- GIVEN TEXT -
Court Openness Poses a Serious Risk to an Important Public Interest
[10] In Sherman Estate, at para. 73, the Supreme Court held that “[p]rotecting individuals from the threat to their dignity that arises when information revealing core aspects of their private lives is disseminated through open court proceedings is an important public interest for the purposes of the test.” The Supreme Court further stated that “[v]iolations of privacy that cause a loss of control over fundamental personal information about oneself are damaging to dignity because they erode one’s ability to present aspects of oneself to others in a selective manner”: Sherman Estate, at para. 79. Patient health information, which is ordinarily confidential, strikes at the biographical core of an individual and is “sufficiently sensitive” to warrant the order sought: Sherman Estate, at para. 35.
[11] The confidentiality of patient records and of individuals’ personal information (including health information) is an important public interest. The importance of maintaining confidentiality of health records is enshrined in legislation, such as the Personal Health Information Protection Act, 2004, S.O. 2004, c.3, Sched. A (“PHIPA”), which permits disclosure of personal health information (including OHIP numbers) only in limited circumstances. Confidential patient health information strikes at the biographical core of an individual and is sufficiently sensitive to warrant the order sought: Sherman Estate, at para. 35.

- WHAT IS NEEDED -
Continue the court reasons on confidentiality of patient health information from the point where they stop.

- PROVIDED MATERIAL -
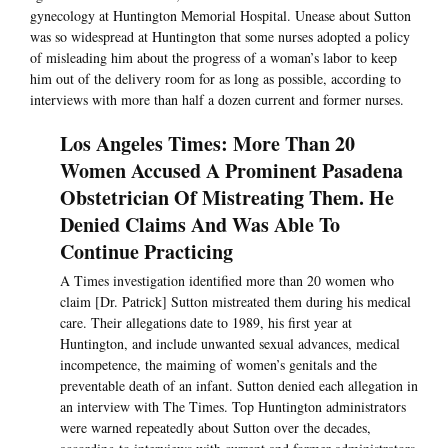
gynecology at Huntington Memorial Hospital. Unease about Sutton
was so widespread at Huntington that some nurses adopted a policy
of misleading him about the progress of a woman’s labor to keep
him out of the delivery room for as long as possible, according to
interviews with more than half a dozen current and former nurses.
Los Angeles Times: More Than 20
Women Accused A Prominent Pasadena
Obstetrician Of Mistreating Them. He
Denied Claims And Was Able To
Continue Practicing
A Times investigation identified more than 20 women who
claim [Dr. Patrick] Sutton mistreated them during his medical
care. Their allegations date to 1989, his first year at
Huntington, and include unwanted sexual advances, medical
incompetence, the maiming of women’s genitals and the
preventable death of an infant. Sutton denied each allegation in
an interview with The Times. Top Huntington administrators
were warned repeatedly about Sutton over the decades,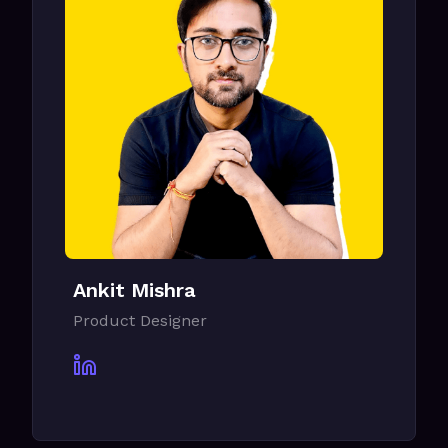
Ankit Mishra
Product Designer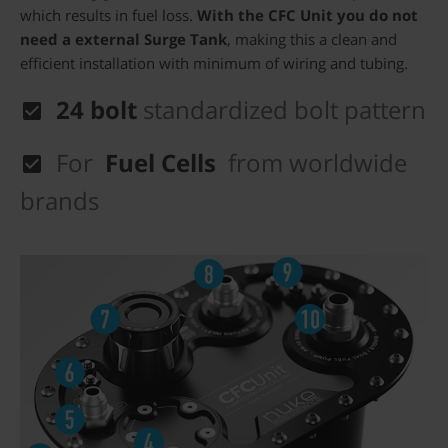
which results in fuel loss.
With the CFC Unit you do not
need a external Surge Tank
, making this a clean and
efficient installation with minimum of wiring and tubing.
24 bolt
standardized bolt pattern
For
Fuel Cells
from worldwide
brands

- EXPECTED OUTPUT -
[12] In this case, there is also a public interest in ensuring that confidential records obtained by the College by virtue of its statutory investigative powers remain protected. To fulfil its public protection mandate, the College has been granted sweeping powers to obtain records, including confidential personal health information “despite any provision in any Act relating to the confidentiality of health records.”: Code, s. 76(4). Confidential patient records may be obtained by the College and entered into evidence without the patient’s knowledge or consent. The public expects that, except in limited circumstances, their medical records will remain confidential: Osif v. College of Physicians and Surgeons of Nova Scotia, 2008 NSCA 113, at para. 22. This gives rise to a heightened duty to protect the privacy interests of patients and other third parties who have no say in whether their personal health information forms part of the evidentiary record.
[13] The Divisional Court has recognized that sealing orders respecting confidential patient medical records are routine in cases involving discipline of health professionals: Dr Kadri v. College of Physicians and Surgeons, 2020 ONSC 5296, para. 7.
[14] Accordingly, I am satisfied that court openness poses a serious risk to an important public interest.
The Order Sought is Necessary to Prevent This Serious Risk
[15] At the second stage, the court must consider whether reasonable alternative measures are available and restrict the order as far as possible without sacrificing the prevention of the risk: Sherman Estate, at para. 105.
[16] The Appellant submits that a redaction order would be sufficient to protect the patient information.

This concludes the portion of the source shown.